*** Information supplied Section Begins ***
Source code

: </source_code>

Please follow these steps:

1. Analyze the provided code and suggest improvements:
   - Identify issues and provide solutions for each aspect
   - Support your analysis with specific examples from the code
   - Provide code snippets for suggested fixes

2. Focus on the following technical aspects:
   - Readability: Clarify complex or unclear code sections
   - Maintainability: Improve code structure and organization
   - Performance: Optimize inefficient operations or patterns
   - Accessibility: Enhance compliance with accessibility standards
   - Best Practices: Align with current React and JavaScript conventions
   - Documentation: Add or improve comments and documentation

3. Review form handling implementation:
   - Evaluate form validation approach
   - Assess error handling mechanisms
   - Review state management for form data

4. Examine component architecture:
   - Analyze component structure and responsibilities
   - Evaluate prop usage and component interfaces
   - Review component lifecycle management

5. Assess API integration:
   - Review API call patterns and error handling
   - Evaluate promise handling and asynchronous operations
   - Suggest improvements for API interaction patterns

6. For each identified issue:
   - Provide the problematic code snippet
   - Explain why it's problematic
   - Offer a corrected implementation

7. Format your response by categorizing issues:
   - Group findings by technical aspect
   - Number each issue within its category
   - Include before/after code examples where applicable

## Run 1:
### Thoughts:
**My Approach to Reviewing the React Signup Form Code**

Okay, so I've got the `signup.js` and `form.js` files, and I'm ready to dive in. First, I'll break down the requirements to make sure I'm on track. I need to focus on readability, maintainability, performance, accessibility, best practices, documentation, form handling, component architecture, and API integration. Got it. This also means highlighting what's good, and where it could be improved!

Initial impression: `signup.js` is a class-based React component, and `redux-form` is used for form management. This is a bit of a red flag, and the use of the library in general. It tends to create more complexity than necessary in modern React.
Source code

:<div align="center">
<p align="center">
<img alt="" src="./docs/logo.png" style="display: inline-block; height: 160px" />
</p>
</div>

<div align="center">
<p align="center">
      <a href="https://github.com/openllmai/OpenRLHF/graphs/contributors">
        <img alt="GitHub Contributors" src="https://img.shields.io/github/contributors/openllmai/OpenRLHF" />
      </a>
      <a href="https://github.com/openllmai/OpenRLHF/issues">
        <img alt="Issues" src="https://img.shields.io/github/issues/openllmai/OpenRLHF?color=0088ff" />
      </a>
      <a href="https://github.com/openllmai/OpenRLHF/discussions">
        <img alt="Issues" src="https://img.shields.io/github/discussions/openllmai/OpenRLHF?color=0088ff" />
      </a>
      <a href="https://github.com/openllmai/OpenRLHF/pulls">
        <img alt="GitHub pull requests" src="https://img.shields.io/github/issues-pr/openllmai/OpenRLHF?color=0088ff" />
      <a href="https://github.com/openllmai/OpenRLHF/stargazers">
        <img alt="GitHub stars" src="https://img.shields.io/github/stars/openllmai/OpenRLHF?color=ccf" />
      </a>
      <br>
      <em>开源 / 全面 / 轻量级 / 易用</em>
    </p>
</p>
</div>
*** Information supplied Section Ends ***
## Task description
Return every line of the listing above unchanged, from start to finish.

## Written solution
Source code

: </source_code>

Please follow these steps:

1. Analyze the provided code and suggest improvements:
   - Identify issues and provide solutions for each aspect
   - Support your analysis with specific examples from the code
   - Provide code snippets for suggested fixes

2. Focus on the following technical aspects:
   - Readability: Clarify complex or unclear code sections
   - Maintainability: Improve code structure and organization
   - Performance: Optimize inefficient operations or patterns
   - Accessibility: Enhance compliance with accessibility standards
   - Best Practices: Align with current React and JavaScript conventions
   - Documentation: Add or improve comments and documentation

3. Review form handling implementation:
   - Evaluate form validation approach
   - Assess error handling mechanisms
   - Review state management for form data

4. Examine component architecture:
   - Analyze component structure and responsibilities
   - Evaluate prop usage and component interfaces
   - Review component lifecycle management

5. Assess API integration:
   - Review API call patterns and error handling
   - Evaluate promise handling and asynchronous operations
   - Suggest improvements for API interaction patterns

6. For each identified issue:
   - Provide the problematic code snippet
   - Explain why it's problematic
   - Offer a corrected implementation

7. Format your response by categorizing issues:
   - Group findings by technical aspect
   - Number each issue within its category
   - Include before/after code examples where applicable

## Run 1:
### Thoughts:
**My Approach to Reviewing the React Signup Form Code**

Okay, so I've got the `signup.js` and `form.js` files, and I'm ready to dive in. First, I'll break down the requirements to make sure I'm on track. I need to focus on readability, maintainability, performance, accessibility, best practices, documentation, form handling, component architecture, and API integration. Got it. This also means highlighting what's good, and where it could be improved!

Initial impression: `signup.js` is a class-based React component, and `redux-form` is used for form management. This is a bit of a red flag, and the use of the library in general. It tends to create more complexity than necessary in modern React.
Source code

:<div align="center">
<p align="center">
<img alt="" src="./docs/logo.png" style="display: inline-block; height: 160px" />
</p>
</div>

<div align="center">
<p align="center">
      <a href="https://github.com/openllmai/OpenRLHF/graphs/contributors">
        <img alt="GitHub Contributors" src="https://img.shields.io/github/contributors/openllmai/OpenRLHF" />
      </a>
      <a href="https://github.com/openllmai/OpenRLHF/issues">
        <img alt="Issues" src="https://img.shields.io/github/issues/openllmai/OpenRLHF?color=0088ff" />
      </a>
      <a href="https://github.com/openllmai/OpenRLHF/discussions">
        <img alt="Issues" src="https://img.shields.io/github/discussions/openllmai/OpenRLHF?color=0088ff" />
      </a>
      <a href="https://github.com/openllmai/OpenRLHF/pulls">
        <img alt="GitHub pull requests" src="https://img.shields.io/github/issues-pr/openllmai/OpenRLHF?color=0088ff" />
      <a href="https://github.com/openllmai/OpenRLHF/stargazers">
        <img alt="GitHub stars" src="https://img.shields.io/github/stars/openllmai/OpenRLHF?color=ccf" />
      </a>
      <br>
      <em>开源 / 全面 / 轻量级 / 易用</em>
    </p>
</p>
</div>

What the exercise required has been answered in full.